The tale of the body thief - By Anne Rice Page 0,140
God, what must I do to convince you?”
“There is nothing. It is I who must convince you. What have you lived in this body? Three? Four days? You speak of discomforts as if they were deathly afflictions; you talk of physical limits as if they were malicious and punitive restraints.
“And yet through all your endless complaining, you yourself have told me that I must refuse you! You yourself have implored me to turn you away! Lestat, why did you tell me the story of David Talbot and his obsessions with God and the Devil? Why tell me all the things that the nun Gretchen said to you? Why describe the little hospital you saw in your fever dream? Oh, I know it wasn’t Claudia who came to you. I don’t say God put this woman Gretchen in your path. But you love this woman. By your own admission, you love her. She’s waiting for you to return. She can be your guide through the pains and annoyances of this mortal life—”
“No, Louis, you’ve misunderstood everything. I don’t want her to guide me. I don’t want this mortal life!”
“Lestat, can’t you see the chance you’ve been given? Can’t you see the path laid out for you and the light ahead?”
“I’m going to go mad if you don’t stop saying these things … ”
“Lestat, what can any of us do to redeem ourselves? And who has been more obsessed with this very question than you?”
“No, no!” I threw my arms up and crossed them, back and forth, repeatedly, as if trying to head off this dump truck of mad philosophy which was driving right down upon me. “No! I tell you, this is false. This is the worst of all lies.”
He turned away from me, and again I rushed at him, unable to stop myself, and would have grabbed him by the shoulders and shaken him, but with a gesture too quick for my eye, he hurled me backwards against the chair.
Stunned, one ankle painfully twisted, I fell down on the cushions, and then made my right hand into a fist and drove it into the palm of my left. “Oh, no, not sermons, not now.” I was almost weeping. “Not platitudes and pious recommendations.”

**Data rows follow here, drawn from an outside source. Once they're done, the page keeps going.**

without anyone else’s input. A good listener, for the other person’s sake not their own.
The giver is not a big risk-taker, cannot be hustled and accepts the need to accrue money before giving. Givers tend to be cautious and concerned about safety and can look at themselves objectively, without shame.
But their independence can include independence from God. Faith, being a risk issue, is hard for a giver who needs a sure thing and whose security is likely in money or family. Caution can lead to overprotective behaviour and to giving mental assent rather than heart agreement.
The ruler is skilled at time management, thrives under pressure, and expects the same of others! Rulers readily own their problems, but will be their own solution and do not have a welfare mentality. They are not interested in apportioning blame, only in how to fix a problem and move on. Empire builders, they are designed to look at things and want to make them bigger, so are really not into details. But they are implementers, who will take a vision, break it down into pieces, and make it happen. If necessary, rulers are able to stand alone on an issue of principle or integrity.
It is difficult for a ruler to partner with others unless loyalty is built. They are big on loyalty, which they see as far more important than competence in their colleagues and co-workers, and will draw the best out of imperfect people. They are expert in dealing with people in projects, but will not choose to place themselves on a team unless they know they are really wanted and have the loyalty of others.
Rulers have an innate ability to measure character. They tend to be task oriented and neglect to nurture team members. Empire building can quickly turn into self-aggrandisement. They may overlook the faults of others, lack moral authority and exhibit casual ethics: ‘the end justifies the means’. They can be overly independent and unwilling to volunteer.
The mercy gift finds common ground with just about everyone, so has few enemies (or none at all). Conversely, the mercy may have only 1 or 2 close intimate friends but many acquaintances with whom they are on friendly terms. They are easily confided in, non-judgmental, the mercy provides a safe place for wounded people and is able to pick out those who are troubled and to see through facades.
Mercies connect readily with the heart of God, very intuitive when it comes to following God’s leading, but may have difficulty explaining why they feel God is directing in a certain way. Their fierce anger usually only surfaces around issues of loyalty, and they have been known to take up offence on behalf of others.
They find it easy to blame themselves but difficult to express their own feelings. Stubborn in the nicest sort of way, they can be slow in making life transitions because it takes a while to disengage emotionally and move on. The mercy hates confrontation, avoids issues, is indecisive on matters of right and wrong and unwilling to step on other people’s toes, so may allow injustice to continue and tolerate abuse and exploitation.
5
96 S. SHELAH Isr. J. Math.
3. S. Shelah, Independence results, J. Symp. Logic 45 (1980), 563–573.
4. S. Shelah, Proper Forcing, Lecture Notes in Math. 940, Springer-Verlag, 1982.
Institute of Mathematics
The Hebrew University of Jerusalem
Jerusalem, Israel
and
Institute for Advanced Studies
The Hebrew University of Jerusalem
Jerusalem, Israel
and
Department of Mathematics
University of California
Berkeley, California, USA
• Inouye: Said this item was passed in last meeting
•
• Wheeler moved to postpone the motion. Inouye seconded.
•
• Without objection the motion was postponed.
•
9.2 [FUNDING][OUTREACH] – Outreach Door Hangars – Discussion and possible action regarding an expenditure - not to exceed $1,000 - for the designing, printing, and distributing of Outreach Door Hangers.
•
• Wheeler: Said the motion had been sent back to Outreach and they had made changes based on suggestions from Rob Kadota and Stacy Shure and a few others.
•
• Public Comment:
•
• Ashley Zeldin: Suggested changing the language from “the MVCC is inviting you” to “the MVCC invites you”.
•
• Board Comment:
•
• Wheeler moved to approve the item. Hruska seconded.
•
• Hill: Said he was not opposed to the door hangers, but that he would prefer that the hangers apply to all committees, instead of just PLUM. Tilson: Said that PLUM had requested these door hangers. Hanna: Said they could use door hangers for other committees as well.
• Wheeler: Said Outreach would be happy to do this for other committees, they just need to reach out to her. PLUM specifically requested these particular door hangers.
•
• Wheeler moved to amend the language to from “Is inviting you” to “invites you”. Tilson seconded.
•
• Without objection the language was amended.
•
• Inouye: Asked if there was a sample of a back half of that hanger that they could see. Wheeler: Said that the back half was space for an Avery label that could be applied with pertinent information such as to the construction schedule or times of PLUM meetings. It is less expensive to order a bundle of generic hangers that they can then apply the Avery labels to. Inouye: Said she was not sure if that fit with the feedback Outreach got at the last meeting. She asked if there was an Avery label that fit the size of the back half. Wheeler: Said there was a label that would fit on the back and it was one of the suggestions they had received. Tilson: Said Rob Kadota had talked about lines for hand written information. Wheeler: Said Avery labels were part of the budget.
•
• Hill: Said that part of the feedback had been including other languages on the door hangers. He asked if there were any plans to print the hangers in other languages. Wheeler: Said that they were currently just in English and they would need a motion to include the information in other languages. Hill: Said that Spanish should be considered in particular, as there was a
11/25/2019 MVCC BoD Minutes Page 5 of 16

“Go back to her,” he said.
“You’re mad!”
“Imagine it,” he went on, as if I hadn’t spoken, his back turned to me, his eyes fixed perhaps on the distant window, his voice almost inaudible, his dark form outlined against the running silver of the rain. “All the years of inhuman craving, of sinister and remorseless feeding. And you are reborn. And there—in that little jungle hospital you could conceivably save a human life for every one you’ve ever taken. Oh, what guardian angels look over you. Why are they so merciful? And you come to me and you beg me to bring you back into this horror, yet with every word you affirm the splendour of all you’ve suffered and seen.”
“I bare my soul to you and you use it against me!”
“Oh, I do not, Lestat. I seek to make you look into it. You are begging me to drive you back to Gretchen. Am I perhaps the only guardian angel? Am I the only one who can confirm this fate?”
“You miserable bastard son of a bitch! If you don’t give me the blood … ”
He turned around, his face like that of ghost, eyes wide and hideously unnatural in their beauty. “I will not do it. Not now, not tomorrow, not ever. Go back to her, Lestat. Live this mortal life.”
“How dare you make this choice for me!” I was on my feet again, and finished with whining and begging.
“Don’t come at me again,” he said patiently. “If you do, I shall hurt you. And that I don’t wish to do.”
“Ah, you’ve killed me! That’s what you’ve done. You think I believe all your lies! You’ve condemned me to this rotting, stinking, aching body, that’s what you’ve done! You think I don’t know the depth of hatred in you, the true face of retribution when I see it! For the love of God, speak the truth.”
“It isn’t the truth. I love you. But you are blind with impatience now, and overwrought with simple aches and pains. It is you who will never forgive me if I rob you of this destiny. Only it will take time for you to see the true meaning of what I’ve done.”